On peut admettre une erreur humaine, deux erreurs humaines, des tas d’erreurs humaines, on ne peut plus lorsque la notoriété des marques éditoriales paraît être l’aune unique à laquelle est jugée la vie littéraire. Et, apparemment, la pierre de touche de l’erreur humaine. Les exemples sont pléthores, nous n’en retenons qu’un aujourd’hui, celui de Boris Savinkov puisqu’il nous a fait bondir.
Cette semaine encore, un critique littéraire, à ce point critique qu’il ne se doute de rien, a doré la pilulle d’une réédition du Cheval blême du terroriste russe sans faire l’article à une traduction inédite du même Savinkov parue il y a moins de deux mois.
D’où la question : A quoi sert la critique ?
On saura quoi répondre.
Et elle nous dira, la critique, qu’elle n’était pas au courant, qu’elle ne pouvait pas savoir, qu’elle n’a pas reçu le livre.
Et on répondra : nous savons bien, toto, allez, sois sage, prends ton bromure et rendors-toi.
Peste soit des ignorants qui ne voient pas le bout de leur nez.
Mais c’est dommage pour les lecteurs de Boris Savinkov qui viennent de passer à côté du Cheval noir, et de En prison, deux textes aussi peu croyables que le Cheval blême où le terroriste en chef, assassin politique notoire, passé du blanc au rouge, après plusieurs menées hasardeuses, retournant sa veste au besoin, quitte à y laisser sa peau, dévoile ses campagne blanches, et ses derniers moments.
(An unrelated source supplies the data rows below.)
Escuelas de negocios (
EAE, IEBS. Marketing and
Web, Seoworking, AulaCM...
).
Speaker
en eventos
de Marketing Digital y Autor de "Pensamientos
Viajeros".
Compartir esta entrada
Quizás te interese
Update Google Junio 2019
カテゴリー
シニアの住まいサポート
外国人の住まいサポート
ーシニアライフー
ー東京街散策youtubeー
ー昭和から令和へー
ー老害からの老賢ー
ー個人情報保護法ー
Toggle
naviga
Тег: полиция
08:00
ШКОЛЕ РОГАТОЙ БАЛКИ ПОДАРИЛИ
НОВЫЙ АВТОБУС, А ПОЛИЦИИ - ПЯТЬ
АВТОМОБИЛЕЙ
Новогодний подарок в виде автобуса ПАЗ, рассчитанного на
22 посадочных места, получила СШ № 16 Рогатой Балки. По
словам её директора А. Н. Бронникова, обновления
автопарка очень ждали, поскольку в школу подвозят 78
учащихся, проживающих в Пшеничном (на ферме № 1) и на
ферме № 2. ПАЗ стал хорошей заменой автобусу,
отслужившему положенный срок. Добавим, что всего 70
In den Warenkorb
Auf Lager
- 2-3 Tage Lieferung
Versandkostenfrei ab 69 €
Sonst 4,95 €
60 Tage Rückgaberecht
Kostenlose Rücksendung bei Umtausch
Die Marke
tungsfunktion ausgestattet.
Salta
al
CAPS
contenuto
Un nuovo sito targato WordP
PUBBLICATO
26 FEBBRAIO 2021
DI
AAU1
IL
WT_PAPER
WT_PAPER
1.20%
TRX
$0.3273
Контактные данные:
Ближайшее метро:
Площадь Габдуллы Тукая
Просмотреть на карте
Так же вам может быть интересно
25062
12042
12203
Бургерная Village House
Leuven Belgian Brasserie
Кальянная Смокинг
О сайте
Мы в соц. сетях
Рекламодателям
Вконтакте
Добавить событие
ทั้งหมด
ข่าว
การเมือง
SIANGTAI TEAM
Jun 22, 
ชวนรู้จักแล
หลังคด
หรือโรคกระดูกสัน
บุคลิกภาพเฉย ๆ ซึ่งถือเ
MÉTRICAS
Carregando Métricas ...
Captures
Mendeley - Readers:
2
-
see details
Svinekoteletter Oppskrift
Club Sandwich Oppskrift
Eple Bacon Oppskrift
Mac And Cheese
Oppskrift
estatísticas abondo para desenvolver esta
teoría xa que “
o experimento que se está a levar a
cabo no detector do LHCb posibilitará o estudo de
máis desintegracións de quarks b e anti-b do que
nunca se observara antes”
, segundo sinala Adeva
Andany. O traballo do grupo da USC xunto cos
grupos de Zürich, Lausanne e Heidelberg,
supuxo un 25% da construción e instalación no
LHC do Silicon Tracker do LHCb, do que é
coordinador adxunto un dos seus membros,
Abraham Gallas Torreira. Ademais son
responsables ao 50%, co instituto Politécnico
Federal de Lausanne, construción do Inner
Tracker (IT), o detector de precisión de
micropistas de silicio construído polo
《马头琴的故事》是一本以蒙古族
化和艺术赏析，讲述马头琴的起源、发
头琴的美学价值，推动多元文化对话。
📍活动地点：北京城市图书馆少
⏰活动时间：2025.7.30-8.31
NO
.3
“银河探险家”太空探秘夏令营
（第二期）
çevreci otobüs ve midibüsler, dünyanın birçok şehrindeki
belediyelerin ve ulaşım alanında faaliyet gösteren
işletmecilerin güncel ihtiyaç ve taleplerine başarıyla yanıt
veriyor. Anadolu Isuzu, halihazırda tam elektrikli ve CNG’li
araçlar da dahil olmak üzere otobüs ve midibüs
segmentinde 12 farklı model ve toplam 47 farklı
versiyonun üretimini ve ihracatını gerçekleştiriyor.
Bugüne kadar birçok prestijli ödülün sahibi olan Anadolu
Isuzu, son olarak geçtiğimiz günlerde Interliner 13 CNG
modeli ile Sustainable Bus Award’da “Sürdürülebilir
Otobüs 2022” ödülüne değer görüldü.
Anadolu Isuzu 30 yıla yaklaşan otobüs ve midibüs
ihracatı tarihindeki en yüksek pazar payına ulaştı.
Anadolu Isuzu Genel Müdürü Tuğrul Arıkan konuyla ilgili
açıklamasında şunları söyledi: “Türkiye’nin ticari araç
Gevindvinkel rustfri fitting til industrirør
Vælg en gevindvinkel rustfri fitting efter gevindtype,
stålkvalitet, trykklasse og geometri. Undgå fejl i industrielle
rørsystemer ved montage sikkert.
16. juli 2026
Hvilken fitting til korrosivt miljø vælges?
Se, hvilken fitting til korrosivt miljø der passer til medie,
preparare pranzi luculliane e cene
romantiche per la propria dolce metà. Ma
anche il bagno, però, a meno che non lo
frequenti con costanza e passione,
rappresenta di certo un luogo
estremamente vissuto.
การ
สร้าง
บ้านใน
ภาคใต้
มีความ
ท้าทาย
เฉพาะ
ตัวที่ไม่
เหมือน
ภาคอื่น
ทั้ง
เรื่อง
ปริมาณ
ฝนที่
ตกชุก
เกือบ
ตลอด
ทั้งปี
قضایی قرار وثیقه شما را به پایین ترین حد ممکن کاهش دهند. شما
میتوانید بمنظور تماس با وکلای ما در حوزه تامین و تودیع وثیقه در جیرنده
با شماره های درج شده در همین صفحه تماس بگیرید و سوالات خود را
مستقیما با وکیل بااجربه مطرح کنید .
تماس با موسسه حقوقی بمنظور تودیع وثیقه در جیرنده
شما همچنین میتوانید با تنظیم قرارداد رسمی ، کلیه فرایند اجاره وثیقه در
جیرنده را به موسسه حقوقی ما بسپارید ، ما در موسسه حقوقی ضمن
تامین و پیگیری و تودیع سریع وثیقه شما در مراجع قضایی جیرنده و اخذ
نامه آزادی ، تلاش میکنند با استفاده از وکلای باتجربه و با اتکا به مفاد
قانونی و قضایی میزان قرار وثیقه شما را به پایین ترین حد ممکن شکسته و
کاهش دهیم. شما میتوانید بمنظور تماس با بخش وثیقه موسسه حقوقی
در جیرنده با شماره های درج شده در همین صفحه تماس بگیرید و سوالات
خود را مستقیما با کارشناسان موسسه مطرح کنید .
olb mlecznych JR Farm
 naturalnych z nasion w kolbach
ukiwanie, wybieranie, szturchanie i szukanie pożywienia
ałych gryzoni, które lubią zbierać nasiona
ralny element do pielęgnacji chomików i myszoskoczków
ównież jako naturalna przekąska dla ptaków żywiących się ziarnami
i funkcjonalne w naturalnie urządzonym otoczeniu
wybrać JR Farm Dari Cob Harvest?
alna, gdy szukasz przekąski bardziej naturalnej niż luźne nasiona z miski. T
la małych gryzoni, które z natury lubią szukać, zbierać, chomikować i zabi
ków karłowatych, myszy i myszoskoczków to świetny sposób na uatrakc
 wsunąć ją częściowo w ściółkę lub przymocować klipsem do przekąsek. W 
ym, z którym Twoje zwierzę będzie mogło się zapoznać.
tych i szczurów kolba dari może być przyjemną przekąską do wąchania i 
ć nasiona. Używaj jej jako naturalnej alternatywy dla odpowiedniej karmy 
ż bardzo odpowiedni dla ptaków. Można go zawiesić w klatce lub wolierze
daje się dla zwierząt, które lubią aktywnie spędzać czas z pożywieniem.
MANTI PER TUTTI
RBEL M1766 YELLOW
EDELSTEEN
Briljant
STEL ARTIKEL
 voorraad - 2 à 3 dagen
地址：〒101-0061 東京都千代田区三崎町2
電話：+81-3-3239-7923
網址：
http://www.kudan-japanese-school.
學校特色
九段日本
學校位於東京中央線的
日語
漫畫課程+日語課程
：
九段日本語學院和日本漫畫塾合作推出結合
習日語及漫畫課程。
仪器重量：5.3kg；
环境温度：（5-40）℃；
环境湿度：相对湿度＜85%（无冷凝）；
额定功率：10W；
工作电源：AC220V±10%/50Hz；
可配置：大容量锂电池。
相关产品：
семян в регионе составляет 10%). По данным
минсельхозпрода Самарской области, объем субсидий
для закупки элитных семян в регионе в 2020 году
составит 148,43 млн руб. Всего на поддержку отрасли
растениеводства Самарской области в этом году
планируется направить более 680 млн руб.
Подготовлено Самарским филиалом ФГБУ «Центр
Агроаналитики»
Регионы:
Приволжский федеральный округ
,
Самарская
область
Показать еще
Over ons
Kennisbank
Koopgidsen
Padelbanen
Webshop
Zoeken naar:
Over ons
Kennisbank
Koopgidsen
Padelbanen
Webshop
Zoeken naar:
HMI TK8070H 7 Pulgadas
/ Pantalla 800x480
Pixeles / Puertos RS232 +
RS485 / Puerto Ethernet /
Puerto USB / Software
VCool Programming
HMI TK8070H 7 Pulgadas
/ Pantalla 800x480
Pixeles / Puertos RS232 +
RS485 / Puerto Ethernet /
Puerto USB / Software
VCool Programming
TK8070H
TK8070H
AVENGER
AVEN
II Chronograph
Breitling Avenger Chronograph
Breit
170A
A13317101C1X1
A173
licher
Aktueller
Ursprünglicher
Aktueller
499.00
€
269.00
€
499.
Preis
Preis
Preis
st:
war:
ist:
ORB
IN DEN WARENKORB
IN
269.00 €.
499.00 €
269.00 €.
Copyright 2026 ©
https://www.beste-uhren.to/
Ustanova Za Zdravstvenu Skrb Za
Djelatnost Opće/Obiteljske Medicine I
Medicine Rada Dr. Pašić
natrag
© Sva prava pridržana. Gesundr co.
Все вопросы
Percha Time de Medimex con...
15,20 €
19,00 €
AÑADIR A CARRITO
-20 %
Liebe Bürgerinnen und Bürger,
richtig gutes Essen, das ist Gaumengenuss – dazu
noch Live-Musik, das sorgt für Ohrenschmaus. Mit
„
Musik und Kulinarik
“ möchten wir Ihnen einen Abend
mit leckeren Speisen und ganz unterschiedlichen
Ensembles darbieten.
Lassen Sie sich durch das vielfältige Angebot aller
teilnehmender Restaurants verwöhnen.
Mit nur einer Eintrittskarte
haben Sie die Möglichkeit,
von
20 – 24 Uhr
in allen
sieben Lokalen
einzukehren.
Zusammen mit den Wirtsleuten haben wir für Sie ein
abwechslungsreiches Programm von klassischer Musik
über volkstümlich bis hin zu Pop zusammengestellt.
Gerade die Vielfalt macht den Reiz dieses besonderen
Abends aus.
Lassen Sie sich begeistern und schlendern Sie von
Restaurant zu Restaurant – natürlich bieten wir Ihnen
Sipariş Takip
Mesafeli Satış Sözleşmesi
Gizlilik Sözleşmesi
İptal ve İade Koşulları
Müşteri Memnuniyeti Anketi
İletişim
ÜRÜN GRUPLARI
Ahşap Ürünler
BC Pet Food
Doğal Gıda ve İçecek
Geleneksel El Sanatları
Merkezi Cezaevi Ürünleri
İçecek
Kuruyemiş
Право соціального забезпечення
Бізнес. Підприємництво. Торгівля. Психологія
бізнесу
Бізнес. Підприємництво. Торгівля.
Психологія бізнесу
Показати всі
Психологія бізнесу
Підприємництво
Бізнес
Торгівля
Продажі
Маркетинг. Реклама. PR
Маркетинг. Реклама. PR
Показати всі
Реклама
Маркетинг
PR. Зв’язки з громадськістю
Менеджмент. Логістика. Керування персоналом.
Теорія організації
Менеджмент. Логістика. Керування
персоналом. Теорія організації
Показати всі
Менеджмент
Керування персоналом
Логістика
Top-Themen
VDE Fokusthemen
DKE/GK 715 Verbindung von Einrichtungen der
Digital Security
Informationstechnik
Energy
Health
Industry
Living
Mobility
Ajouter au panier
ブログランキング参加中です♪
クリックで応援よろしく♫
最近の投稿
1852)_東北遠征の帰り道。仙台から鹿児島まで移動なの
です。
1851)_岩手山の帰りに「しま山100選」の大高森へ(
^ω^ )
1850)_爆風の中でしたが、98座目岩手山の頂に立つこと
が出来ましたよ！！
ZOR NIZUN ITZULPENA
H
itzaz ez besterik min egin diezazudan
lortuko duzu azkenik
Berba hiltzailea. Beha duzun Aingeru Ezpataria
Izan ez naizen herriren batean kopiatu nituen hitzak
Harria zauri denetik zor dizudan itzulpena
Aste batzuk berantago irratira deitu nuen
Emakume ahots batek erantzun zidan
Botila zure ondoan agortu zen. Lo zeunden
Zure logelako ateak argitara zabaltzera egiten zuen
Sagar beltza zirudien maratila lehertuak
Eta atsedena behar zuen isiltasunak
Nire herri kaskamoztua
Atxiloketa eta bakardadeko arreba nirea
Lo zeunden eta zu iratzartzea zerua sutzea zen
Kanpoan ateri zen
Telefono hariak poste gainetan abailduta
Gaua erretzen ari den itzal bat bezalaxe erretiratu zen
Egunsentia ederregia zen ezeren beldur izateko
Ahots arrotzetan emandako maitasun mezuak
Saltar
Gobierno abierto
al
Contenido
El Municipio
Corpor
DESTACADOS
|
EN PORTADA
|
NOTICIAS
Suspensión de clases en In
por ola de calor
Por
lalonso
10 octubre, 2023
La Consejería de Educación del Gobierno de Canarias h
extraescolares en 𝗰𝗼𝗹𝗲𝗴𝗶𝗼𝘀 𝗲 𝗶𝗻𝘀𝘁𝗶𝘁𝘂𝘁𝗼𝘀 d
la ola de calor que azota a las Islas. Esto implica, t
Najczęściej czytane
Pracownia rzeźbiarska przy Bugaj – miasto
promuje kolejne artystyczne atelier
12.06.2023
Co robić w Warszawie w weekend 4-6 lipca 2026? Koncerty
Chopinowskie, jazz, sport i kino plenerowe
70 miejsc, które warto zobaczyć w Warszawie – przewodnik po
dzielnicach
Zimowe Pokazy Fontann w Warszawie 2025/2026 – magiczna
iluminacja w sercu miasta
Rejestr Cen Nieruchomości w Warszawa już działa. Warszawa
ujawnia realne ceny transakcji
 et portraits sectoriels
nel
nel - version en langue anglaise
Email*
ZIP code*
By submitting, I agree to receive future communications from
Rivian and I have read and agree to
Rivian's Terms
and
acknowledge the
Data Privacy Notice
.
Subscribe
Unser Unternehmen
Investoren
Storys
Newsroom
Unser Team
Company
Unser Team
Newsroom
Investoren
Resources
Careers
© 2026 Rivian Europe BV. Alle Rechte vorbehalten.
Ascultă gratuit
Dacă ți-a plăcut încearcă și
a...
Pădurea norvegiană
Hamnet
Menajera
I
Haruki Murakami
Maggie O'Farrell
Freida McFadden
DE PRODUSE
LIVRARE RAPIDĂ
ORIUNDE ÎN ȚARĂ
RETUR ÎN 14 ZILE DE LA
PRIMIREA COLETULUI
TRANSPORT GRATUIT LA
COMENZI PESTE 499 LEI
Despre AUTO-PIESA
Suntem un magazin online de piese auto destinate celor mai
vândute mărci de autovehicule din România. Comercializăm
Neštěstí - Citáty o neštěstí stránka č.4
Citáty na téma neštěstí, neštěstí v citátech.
Ivan Loukitch est un produit industriel. Des gens comme lui, on en fabrique des dizaines tous les jours en Russie. Mais il n’est pas frappé au même coin que nous. Nous avons grandi dans des serres, en prison ou dans des cerisaies. Pour nous, le livre était une révélation. Nous connaissions Nietzsche, mais étions incapables de faire la différence entre les blés d’hiver et les blés de printemps, nous voulions “sauver” le peuple, mais nous ne le connaissions que d’après les cochers de Moscou, nous “préparions la révolution, mais nous nous détournions avec dégoût à la vue du sang. Nous étions des barines, des nobles amoureux du peuple. Nous avons été remplacés par des hommes nouveaux. Ils ne “rêvent” qu’à eux-mêmes.

Boris Savinkov (1879-1925) est un écrivain frappant, on le sait, dont le style hérité des heures autocratiques a baigné dans le pétillant chaos révolutionnaire : des traits droits, des notations directes, par lesquels un personnage de feu dévoile ses désillusions. Tout cela n’est pas sans rappeller un certain L.-F. C. Armé celui-là. Pas le temps de joindre aux astragales les popelines : de la tripe anecdotée pour toucher aux principes universels de cette saleté de race humaine. Ou quelque chose comme ça. De la douleur aussi, de la mélancolie. De la mort.

savinkov.jpg Boris Savinkov en images


Boris Savinkov Cheval noir, suivi de En prison. Traduit du russe par Luba Jurgenson. — Paris, Anabet, 180 p., 19 euros.
Le Cheval blême. Journal d’un terroriste. Trad. Michel Niqueux. — Paris, Phébus, 2003, 187 p., 15 euros ; 2008, coll. “Libretto”, 187 p., 8, 50 euros.